LANGA DEL BAROLOMonforte d'AlbaLANGHECRONACA

A due anni di distanza dall’omicidio di Monforte, pochi gli interventi sulla sicurezza stradale

Era il 25 settembre 2020 quando l’autista di un suv disattento uccideva una ciclista e travolgeva altri 4 turisti in piazza a Monforte. La giustizia ha fatto il suo corso e l’automobilista ha patteggiato una condanna a 3 anni.

Ma dopo le raccolte di firme dei cittadini, l’attivazione delle associazioni Legambiente e FIAB Alba, l’intervento del Presidente dell’Unione di Comuni Roberto Passone che ha commissionato uno studio molto operativo per la moderazione del traffico nei nostri paesi…

Possiamo dire che il caso non è risolto.

Lo studio commissionato non è stato presentato pubblicamente e ci pare di capire che alcuni tecnici della Provincia abbiano una visione della mobilità un po’ troppo anni 60 delle strade (“fluidificazione del traffico”, non intralciare gli automobilisti, non mettiamo in sicurezza i pedoni ed i ciclisti con corsie ciclabili, isole salvagente, segnaletica).

Molti sindaci non sono intervenuti per nulla, sostenendo che il problema delle strade non sia poi cosi grave, alla fine non muoiono tante persone e che il problema sono i ciclisti, troppi e indisciplinati.

Alcuni sindaci hanno fatto qualche intervento all’acqua di rose, per non disturbare gli automobilisti: qualche cartello lampeggiante che invita a rallentare, qualche finto autovelox, qualche dosso di gomma, qualche pittogramma per terra.

E quel che è peggio è che i nuovi interventi di costruzione e manutenzione delle strade non prendono in considerazione le nuove linee guida che mettono al centro i pedoni ed i ciclisti: la nuova rotonda di Monchiero, le sistemazioni stradali a seguito dei lavori per la fibra, i marciapiedi, le asfaltature.

Crediamo non sia sufficiente fare qualcosa solo quando muore qualcuno, ma si debba iniziare a pensare alla mobilità nell’ottica della sicurezza e della sostenibilità.
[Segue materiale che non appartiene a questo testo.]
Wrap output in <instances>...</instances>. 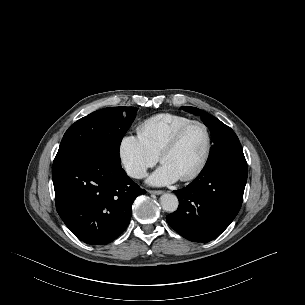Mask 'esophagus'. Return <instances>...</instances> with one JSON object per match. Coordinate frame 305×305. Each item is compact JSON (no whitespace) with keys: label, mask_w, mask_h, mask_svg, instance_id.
Here are the masks:
<instances>
[{"label":"esophagus","mask_w":305,"mask_h":305,"mask_svg":"<svg viewBox=\"0 0 305 305\" xmlns=\"http://www.w3.org/2000/svg\"><path fill=\"white\" fill-rule=\"evenodd\" d=\"M148 192L150 194H155V195H160V194L164 193V191H162V190H149Z\"/></svg>","instance_id":"esophagus-1"}]
</instances>
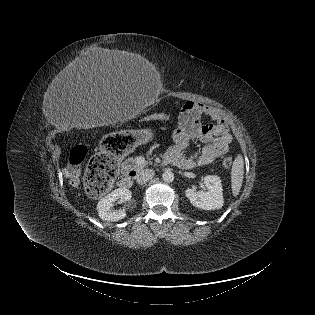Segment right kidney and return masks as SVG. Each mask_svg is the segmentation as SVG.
<instances>
[{
  "label": "right kidney",
  "instance_id": "obj_1",
  "mask_svg": "<svg viewBox=\"0 0 315 315\" xmlns=\"http://www.w3.org/2000/svg\"><path fill=\"white\" fill-rule=\"evenodd\" d=\"M131 197L130 190L126 188L115 189L98 202L97 211L99 217L104 221H118L125 218L126 212L124 209L113 210L112 206L118 199L124 202L129 201Z\"/></svg>",
  "mask_w": 315,
  "mask_h": 315
}]
</instances>
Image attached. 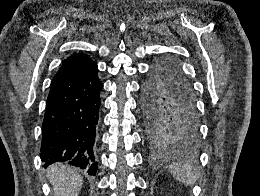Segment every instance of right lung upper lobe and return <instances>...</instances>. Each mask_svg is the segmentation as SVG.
Returning a JSON list of instances; mask_svg holds the SVG:
<instances>
[{
	"label": "right lung upper lobe",
	"instance_id": "right-lung-upper-lobe-1",
	"mask_svg": "<svg viewBox=\"0 0 260 196\" xmlns=\"http://www.w3.org/2000/svg\"><path fill=\"white\" fill-rule=\"evenodd\" d=\"M97 69V64L84 54H74L64 60L51 84L62 80L85 76Z\"/></svg>",
	"mask_w": 260,
	"mask_h": 196
}]
</instances>
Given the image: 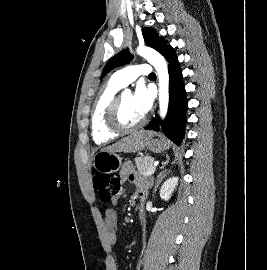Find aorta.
I'll return each mask as SVG.
<instances>
[{
    "mask_svg": "<svg viewBox=\"0 0 267 270\" xmlns=\"http://www.w3.org/2000/svg\"><path fill=\"white\" fill-rule=\"evenodd\" d=\"M137 53L144 57L157 71L159 79V109L161 118H165L169 104V73L165 58L150 47L139 46Z\"/></svg>",
    "mask_w": 267,
    "mask_h": 270,
    "instance_id": "aorta-1",
    "label": "aorta"
}]
</instances>
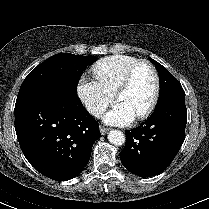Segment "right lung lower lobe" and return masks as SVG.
Returning <instances> with one entry per match:
<instances>
[{
	"label": "right lung lower lobe",
	"instance_id": "obj_1",
	"mask_svg": "<svg viewBox=\"0 0 209 209\" xmlns=\"http://www.w3.org/2000/svg\"><path fill=\"white\" fill-rule=\"evenodd\" d=\"M15 130L29 163L56 181L79 175L101 136L77 94L60 86L40 88L16 101Z\"/></svg>",
	"mask_w": 209,
	"mask_h": 209
}]
</instances>
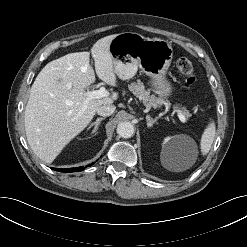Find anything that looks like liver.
<instances>
[{"instance_id": "liver-1", "label": "liver", "mask_w": 247, "mask_h": 247, "mask_svg": "<svg viewBox=\"0 0 247 247\" xmlns=\"http://www.w3.org/2000/svg\"><path fill=\"white\" fill-rule=\"evenodd\" d=\"M115 35L99 39L91 48L99 79L116 86L109 50ZM90 52L70 53L49 62L37 75L25 108V131L33 152L52 163L63 148L93 119L98 107L111 105L118 94L87 100L86 89L95 82Z\"/></svg>"}]
</instances>
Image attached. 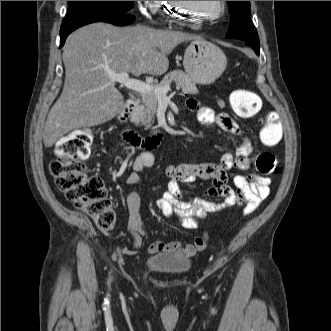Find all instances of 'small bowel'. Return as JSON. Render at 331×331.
<instances>
[{
	"mask_svg": "<svg viewBox=\"0 0 331 331\" xmlns=\"http://www.w3.org/2000/svg\"><path fill=\"white\" fill-rule=\"evenodd\" d=\"M188 106L196 112L200 124L215 125L221 131L231 135L235 141V152L224 153L217 164L168 165L166 168V175L170 179L168 189L157 200V207L165 216L176 215L182 226L189 229L196 228L198 222L209 213L227 207L244 206L245 214L252 213L270 193L269 178L258 174L236 175L233 178L234 187L227 184V171L232 168L239 170L250 168L253 153L251 141L242 135L239 125L228 114L215 113L208 107L199 106L193 100L188 102ZM237 138L240 139L237 140ZM153 162L154 157L150 152L139 154L133 162V171L127 176L126 182L130 185H138L141 182L140 173L150 168ZM198 178L210 181L205 197H220L223 202L214 203L200 196L186 198L180 184H191ZM126 205L129 213L128 231L133 243L130 248H124L122 253L132 255L139 250L142 237L151 229L146 227L141 220V200L136 190L128 193ZM196 250L197 248L193 244L158 240L149 246L148 253L176 252L184 257H191Z\"/></svg>",
	"mask_w": 331,
	"mask_h": 331,
	"instance_id": "1",
	"label": "small bowel"
}]
</instances>
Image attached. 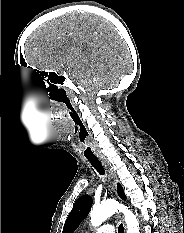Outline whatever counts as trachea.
Instances as JSON below:
<instances>
[{"label": "trachea", "mask_w": 184, "mask_h": 233, "mask_svg": "<svg viewBox=\"0 0 184 233\" xmlns=\"http://www.w3.org/2000/svg\"><path fill=\"white\" fill-rule=\"evenodd\" d=\"M89 133L84 125L80 126L79 132H78V139L82 147V152L86 159L91 163V165L96 169V171L100 175L105 174V170L103 166L101 165L100 161L98 160L97 156L95 155V152L93 148L88 143ZM118 233H124L123 225L120 224L118 227Z\"/></svg>", "instance_id": "obj_1"}]
</instances>
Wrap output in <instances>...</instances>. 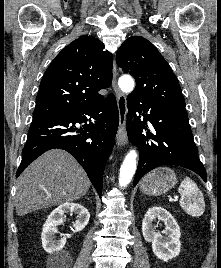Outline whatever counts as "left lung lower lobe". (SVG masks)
Returning <instances> with one entry per match:
<instances>
[{
    "label": "left lung lower lobe",
    "instance_id": "1",
    "mask_svg": "<svg viewBox=\"0 0 221 268\" xmlns=\"http://www.w3.org/2000/svg\"><path fill=\"white\" fill-rule=\"evenodd\" d=\"M127 106L128 138L140 151L134 185L147 172L162 165L188 168L206 181V170L198 157L185 106L151 102L131 94ZM147 121L153 126V133Z\"/></svg>",
    "mask_w": 221,
    "mask_h": 268
}]
</instances>
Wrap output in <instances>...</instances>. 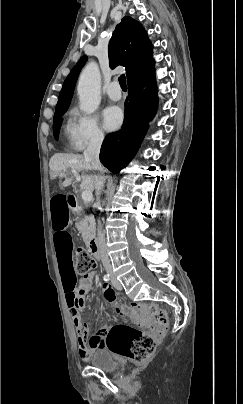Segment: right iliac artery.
Here are the masks:
<instances>
[{
	"label": "right iliac artery",
	"instance_id": "1",
	"mask_svg": "<svg viewBox=\"0 0 243 404\" xmlns=\"http://www.w3.org/2000/svg\"><path fill=\"white\" fill-rule=\"evenodd\" d=\"M109 280H110V275L109 274L104 275V281H109Z\"/></svg>",
	"mask_w": 243,
	"mask_h": 404
}]
</instances>
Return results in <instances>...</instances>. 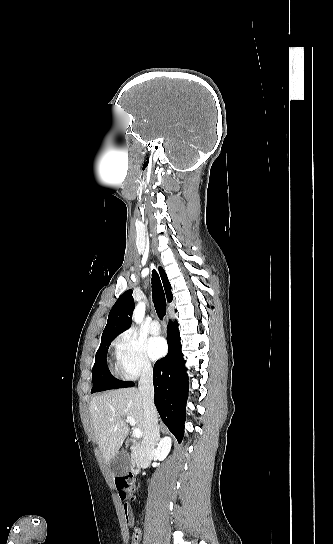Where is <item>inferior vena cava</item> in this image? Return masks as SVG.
I'll list each match as a JSON object with an SVG mask.
<instances>
[{"instance_id":"1","label":"inferior vena cava","mask_w":333,"mask_h":544,"mask_svg":"<svg viewBox=\"0 0 333 544\" xmlns=\"http://www.w3.org/2000/svg\"><path fill=\"white\" fill-rule=\"evenodd\" d=\"M139 392L143 400L145 433L141 443V467H148L154 454L157 438V410L154 405L153 374L151 368H145L138 383Z\"/></svg>"}]
</instances>
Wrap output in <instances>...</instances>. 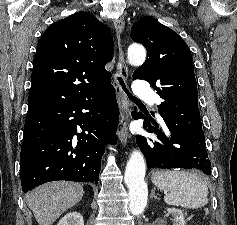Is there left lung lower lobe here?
I'll return each mask as SVG.
<instances>
[{
	"instance_id": "left-lung-lower-lobe-1",
	"label": "left lung lower lobe",
	"mask_w": 237,
	"mask_h": 225,
	"mask_svg": "<svg viewBox=\"0 0 237 225\" xmlns=\"http://www.w3.org/2000/svg\"><path fill=\"white\" fill-rule=\"evenodd\" d=\"M134 110V119L143 118V128L156 134L154 139L137 136L136 142L145 156L148 169H200L211 174L200 112L197 105H188L175 111L160 112L161 126L146 112Z\"/></svg>"
}]
</instances>
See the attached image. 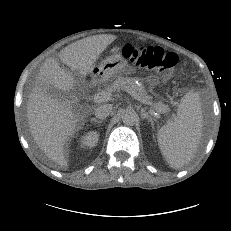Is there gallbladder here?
<instances>
[{"instance_id":"obj_1","label":"gallbladder","mask_w":231,"mask_h":231,"mask_svg":"<svg viewBox=\"0 0 231 231\" xmlns=\"http://www.w3.org/2000/svg\"><path fill=\"white\" fill-rule=\"evenodd\" d=\"M48 94L51 96V97H54V98H57V99H61L63 98L65 95L62 94V91L51 86L48 88L47 90Z\"/></svg>"}]
</instances>
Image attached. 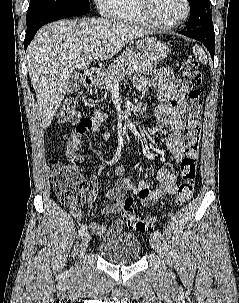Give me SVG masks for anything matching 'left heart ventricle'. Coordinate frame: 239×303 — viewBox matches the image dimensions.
<instances>
[{"label":"left heart ventricle","instance_id":"obj_1","mask_svg":"<svg viewBox=\"0 0 239 303\" xmlns=\"http://www.w3.org/2000/svg\"><path fill=\"white\" fill-rule=\"evenodd\" d=\"M183 0H152L150 15L152 19L161 24L178 21L184 15Z\"/></svg>","mask_w":239,"mask_h":303}]
</instances>
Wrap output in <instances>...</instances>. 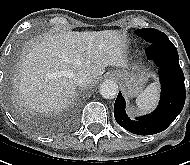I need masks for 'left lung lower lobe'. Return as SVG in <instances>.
Wrapping results in <instances>:
<instances>
[{
	"label": "left lung lower lobe",
	"mask_w": 190,
	"mask_h": 165,
	"mask_svg": "<svg viewBox=\"0 0 190 165\" xmlns=\"http://www.w3.org/2000/svg\"><path fill=\"white\" fill-rule=\"evenodd\" d=\"M145 52L159 68L161 99L158 107L149 115L131 120L125 112V100L120 92L114 105L117 123L138 135H152L165 130L180 114L185 103L184 74L173 43L168 38L161 39L150 44Z\"/></svg>",
	"instance_id": "1"
}]
</instances>
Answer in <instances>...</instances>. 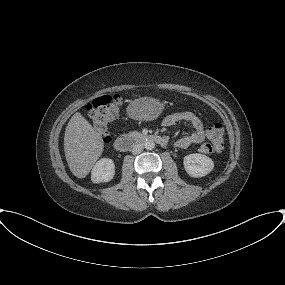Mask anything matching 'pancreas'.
Wrapping results in <instances>:
<instances>
[{
	"label": "pancreas",
	"instance_id": "cf45deb5",
	"mask_svg": "<svg viewBox=\"0 0 285 285\" xmlns=\"http://www.w3.org/2000/svg\"><path fill=\"white\" fill-rule=\"evenodd\" d=\"M130 134H131V135H133V136H137V135H139V133H138V132H131Z\"/></svg>",
	"mask_w": 285,
	"mask_h": 285
}]
</instances>
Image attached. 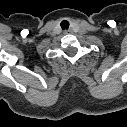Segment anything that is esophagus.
<instances>
[{
	"instance_id": "esophagus-1",
	"label": "esophagus",
	"mask_w": 127,
	"mask_h": 127,
	"mask_svg": "<svg viewBox=\"0 0 127 127\" xmlns=\"http://www.w3.org/2000/svg\"><path fill=\"white\" fill-rule=\"evenodd\" d=\"M70 33H72V30H65L64 31V34H70Z\"/></svg>"
}]
</instances>
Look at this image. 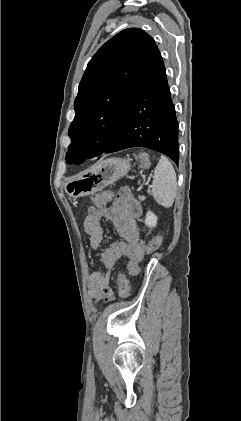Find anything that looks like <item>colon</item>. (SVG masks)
I'll return each mask as SVG.
<instances>
[{"instance_id": "5ec220e1", "label": "colon", "mask_w": 241, "mask_h": 421, "mask_svg": "<svg viewBox=\"0 0 241 421\" xmlns=\"http://www.w3.org/2000/svg\"><path fill=\"white\" fill-rule=\"evenodd\" d=\"M141 163L142 165L147 164V159L145 157H141ZM114 197V193L110 190L103 191L101 193H97L92 197V202L96 206H104L107 203H109ZM162 244V236L160 234H157L154 236L149 243L146 246V254H152ZM127 272L129 275H137L139 273V262L136 260H129L127 265ZM117 288L119 291V294L122 297H128L130 294V286L129 281L125 274L120 273L117 276Z\"/></svg>"}]
</instances>
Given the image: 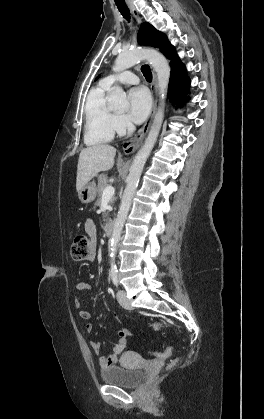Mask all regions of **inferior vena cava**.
Returning a JSON list of instances; mask_svg holds the SVG:
<instances>
[{"instance_id": "602c4592", "label": "inferior vena cava", "mask_w": 264, "mask_h": 419, "mask_svg": "<svg viewBox=\"0 0 264 419\" xmlns=\"http://www.w3.org/2000/svg\"><path fill=\"white\" fill-rule=\"evenodd\" d=\"M127 130H128V134L133 133V132L135 131V126H134V124H133V123H131V122H128V123H127Z\"/></svg>"}]
</instances>
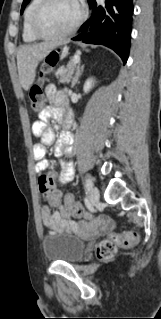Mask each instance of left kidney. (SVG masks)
Wrapping results in <instances>:
<instances>
[{
	"mask_svg": "<svg viewBox=\"0 0 161 319\" xmlns=\"http://www.w3.org/2000/svg\"><path fill=\"white\" fill-rule=\"evenodd\" d=\"M94 79L93 78H89L86 80L85 84H84V87H83V90L85 93L89 92L90 89H92V87L94 86Z\"/></svg>",
	"mask_w": 161,
	"mask_h": 319,
	"instance_id": "left-kidney-1",
	"label": "left kidney"
}]
</instances>
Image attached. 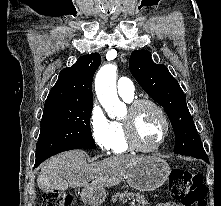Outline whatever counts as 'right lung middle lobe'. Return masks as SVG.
<instances>
[{"label":"right lung middle lobe","mask_w":221,"mask_h":206,"mask_svg":"<svg viewBox=\"0 0 221 206\" xmlns=\"http://www.w3.org/2000/svg\"><path fill=\"white\" fill-rule=\"evenodd\" d=\"M92 106L44 110L36 160L71 149H95L90 129Z\"/></svg>","instance_id":"1"}]
</instances>
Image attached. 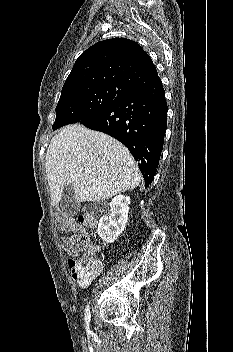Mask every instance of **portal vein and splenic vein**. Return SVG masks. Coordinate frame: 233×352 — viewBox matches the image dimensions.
<instances>
[{
	"label": "portal vein and splenic vein",
	"mask_w": 233,
	"mask_h": 352,
	"mask_svg": "<svg viewBox=\"0 0 233 352\" xmlns=\"http://www.w3.org/2000/svg\"><path fill=\"white\" fill-rule=\"evenodd\" d=\"M86 172L88 173V172H90L89 170H86Z\"/></svg>",
	"instance_id": "obj_1"
}]
</instances>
Chiediamo con forza che i bambini, i ragazzi, i cittadini ed i turisti si possano spostare in sicurezza nelle Langhe anche se non possono o non vogliono usare un’auto, e in particolare:

 

  1. che lo Studio Commissionato dall’Unione dei Comuni della Langa del Barolo sia presentato e messo in pratica
  2. che sia realizzato a brevissimo un percorso che consenta ai cittadini ed ai turisti di raggiungere Alba in bici in sicurezza dai Comuni dell’Unione (oggi si arriva fino al Gallo e poi?),
  3. che si ponga un limite al passaggio di centinaia di TIR tra le colline delle Langhe (rumore, inquinamento, pericolo, strade dissestate)
  4. che si innovi il servizio di trasporto pubblico antiquato, con le sue frequenze di 4 ore, incertezza su orari e passaggi, impossibilità di acquistare i biglietti nei paesi.

In ultimo invitiamo i nostri Sindaci a fare una gita di qualche centinaio di km per visitare i paesi da cui provengono i numerosi turisti delle Langhe: Svizzera, Austria, Germania, Olanda. Paesi in cui una mobilità come la nostra suona talmente arretrata e pericolosa da sembrare inconcepibile.